Hey Martha,
I hope you scroll through the messages on this message board. They have been a tremendous help to me as I help my husband during his stage IV cancer crisis. I have asked questions and asked for advice and everyone on this board, from caregivers to survivors have been very forthcoming. Today, my husband just went back to work on very light duty. But if you look at the initial prognosis, the doctors (not his oncologist) said he'd be dead by now. Ouch! But his oncologist, Dr. Sheinke, told him that many people have been living longer, more productive lives and that all life is eventually "terminal". In short, we could be hit by a meteor tomorrow while gardening in the backyard. Today, my currently remains "NED" which means "no evidence of disease". He is still on chemotherapy and other than a few challenges with his electolite levels (and black outs) he's doing OK. Mild neuropathy is all that is really bothering him at the moment, now that we've got the electrolite issue worked out. And his CEA rate is currently very low at .7 on the last CEA screening. My husband is a happy camper, taking one day at a time and remaining optimistic that his stage 4 cancer can be beaten. He has a great attitude and has never since learning he was stage 4 that this disease will beat him. I read somewhere that the mind is a great healer. If your mother gets down in the dumps, maybe read these survivor stories to her.

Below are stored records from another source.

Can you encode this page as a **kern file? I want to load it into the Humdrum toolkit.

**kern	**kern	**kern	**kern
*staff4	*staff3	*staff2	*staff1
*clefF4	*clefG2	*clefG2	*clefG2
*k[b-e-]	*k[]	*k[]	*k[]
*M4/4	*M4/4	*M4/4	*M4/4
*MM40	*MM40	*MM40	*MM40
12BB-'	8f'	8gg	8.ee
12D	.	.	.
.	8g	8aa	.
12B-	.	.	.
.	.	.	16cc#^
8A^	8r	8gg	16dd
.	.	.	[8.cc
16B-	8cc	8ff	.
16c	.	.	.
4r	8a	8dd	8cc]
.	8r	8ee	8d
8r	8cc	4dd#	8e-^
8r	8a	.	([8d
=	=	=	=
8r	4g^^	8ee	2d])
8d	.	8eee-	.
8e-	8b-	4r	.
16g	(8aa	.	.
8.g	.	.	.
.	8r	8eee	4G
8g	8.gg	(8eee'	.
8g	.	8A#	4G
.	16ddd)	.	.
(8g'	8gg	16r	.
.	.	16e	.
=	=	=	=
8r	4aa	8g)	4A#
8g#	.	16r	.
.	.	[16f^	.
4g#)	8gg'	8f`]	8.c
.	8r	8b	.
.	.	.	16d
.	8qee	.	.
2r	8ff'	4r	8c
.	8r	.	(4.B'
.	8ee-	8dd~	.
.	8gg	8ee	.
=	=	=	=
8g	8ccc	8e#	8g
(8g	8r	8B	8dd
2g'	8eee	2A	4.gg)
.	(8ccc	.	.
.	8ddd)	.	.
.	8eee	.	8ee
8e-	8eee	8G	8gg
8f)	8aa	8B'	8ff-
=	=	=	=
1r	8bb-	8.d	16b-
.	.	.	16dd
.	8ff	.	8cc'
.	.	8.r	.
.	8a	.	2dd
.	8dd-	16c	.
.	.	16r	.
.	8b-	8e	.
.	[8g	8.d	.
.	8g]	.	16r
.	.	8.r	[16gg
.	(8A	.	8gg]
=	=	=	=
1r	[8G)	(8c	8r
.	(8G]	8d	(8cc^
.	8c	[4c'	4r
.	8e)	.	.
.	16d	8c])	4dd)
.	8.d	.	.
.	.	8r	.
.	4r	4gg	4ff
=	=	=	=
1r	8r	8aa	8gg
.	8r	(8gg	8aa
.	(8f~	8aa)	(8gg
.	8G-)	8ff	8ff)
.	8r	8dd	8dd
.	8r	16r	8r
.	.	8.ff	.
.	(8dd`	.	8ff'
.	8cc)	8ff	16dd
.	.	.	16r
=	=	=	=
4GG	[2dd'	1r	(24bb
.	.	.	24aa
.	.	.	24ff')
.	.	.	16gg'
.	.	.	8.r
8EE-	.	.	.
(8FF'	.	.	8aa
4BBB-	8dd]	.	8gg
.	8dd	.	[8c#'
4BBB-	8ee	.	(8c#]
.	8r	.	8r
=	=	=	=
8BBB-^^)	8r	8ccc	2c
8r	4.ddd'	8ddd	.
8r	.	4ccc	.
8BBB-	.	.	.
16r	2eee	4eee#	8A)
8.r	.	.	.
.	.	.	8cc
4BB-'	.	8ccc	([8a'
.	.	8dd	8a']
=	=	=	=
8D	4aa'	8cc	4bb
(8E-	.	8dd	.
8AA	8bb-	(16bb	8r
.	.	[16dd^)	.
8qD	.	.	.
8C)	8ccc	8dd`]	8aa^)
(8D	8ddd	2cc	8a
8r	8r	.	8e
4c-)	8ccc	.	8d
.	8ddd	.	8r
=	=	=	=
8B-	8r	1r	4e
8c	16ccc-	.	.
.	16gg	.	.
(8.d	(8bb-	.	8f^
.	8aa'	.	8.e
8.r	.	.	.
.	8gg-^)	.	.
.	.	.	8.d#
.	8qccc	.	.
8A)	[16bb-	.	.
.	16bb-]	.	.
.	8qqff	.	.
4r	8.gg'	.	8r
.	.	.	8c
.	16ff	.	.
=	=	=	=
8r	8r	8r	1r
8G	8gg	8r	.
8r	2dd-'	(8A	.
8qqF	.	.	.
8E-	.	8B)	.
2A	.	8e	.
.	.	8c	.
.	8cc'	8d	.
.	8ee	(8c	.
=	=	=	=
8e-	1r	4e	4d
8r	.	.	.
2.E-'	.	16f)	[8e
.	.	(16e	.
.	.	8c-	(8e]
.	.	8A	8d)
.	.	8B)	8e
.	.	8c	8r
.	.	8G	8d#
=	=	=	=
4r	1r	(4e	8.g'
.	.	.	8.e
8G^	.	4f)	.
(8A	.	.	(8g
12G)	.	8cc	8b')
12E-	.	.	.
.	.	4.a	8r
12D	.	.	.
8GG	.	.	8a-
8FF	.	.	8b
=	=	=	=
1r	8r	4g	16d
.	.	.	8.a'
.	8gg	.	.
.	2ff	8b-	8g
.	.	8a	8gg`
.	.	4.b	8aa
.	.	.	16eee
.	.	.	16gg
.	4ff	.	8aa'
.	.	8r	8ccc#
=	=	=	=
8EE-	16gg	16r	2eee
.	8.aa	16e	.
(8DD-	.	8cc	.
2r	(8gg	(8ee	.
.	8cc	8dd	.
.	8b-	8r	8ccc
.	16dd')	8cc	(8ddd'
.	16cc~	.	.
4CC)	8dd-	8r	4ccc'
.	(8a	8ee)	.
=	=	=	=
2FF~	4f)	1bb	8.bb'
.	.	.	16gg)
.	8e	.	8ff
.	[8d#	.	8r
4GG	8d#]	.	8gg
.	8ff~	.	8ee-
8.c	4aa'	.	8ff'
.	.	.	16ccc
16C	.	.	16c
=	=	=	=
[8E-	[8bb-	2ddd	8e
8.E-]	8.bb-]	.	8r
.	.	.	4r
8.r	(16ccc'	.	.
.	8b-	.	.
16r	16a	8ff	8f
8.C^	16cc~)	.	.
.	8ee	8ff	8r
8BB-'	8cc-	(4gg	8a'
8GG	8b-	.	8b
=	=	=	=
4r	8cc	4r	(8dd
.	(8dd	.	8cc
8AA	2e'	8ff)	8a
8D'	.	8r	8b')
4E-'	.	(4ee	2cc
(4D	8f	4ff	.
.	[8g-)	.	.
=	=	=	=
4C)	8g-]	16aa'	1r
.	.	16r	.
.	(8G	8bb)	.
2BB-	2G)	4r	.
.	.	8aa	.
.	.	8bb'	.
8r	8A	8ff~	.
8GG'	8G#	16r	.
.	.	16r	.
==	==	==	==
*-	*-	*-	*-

The biggest story I can relate - and have told over and over again here on this message board and to my husband and his family (particularly his adult children), especially during the earlier days of his stage IV cancer diagnosis, is that I have a cousin who was also diagnosed with terminal stage 4 colorectal cancer. My cousin was told to go home and get his affairs in order, as they only gave him a short time -- mere months -- to live. He didn't think he was dying at the time -- and I remember telling me that when I visited him in hospital -- but he got his affairs in order anyway. Sure he was bad off. He had several mets to his lungs, liver and eventually his tailbone, all which were dealt with via surgery and/or radiation and chemotherapy. He put up a long battle for nearly 4 years, and I believe a total of three surgeries, then all of a sudden, his PET and CT scans came back NED - no evidence of disease. And this has now been going on 17 years. The other day I was talking to my cousin on the telephone. Near the end of our conversation, he told me that he read the obituary of the doctor who told him he only had mere months to live. The doctor had lived a long life, died of a stroke. But my cousin, now age 66, has lived even longer than this doctor. While he is not one to gloat over other people's misfortunes and health challenges, he is a 17 year Stage IV colorectal survivor who saw irony in reading his old doctor's obituary.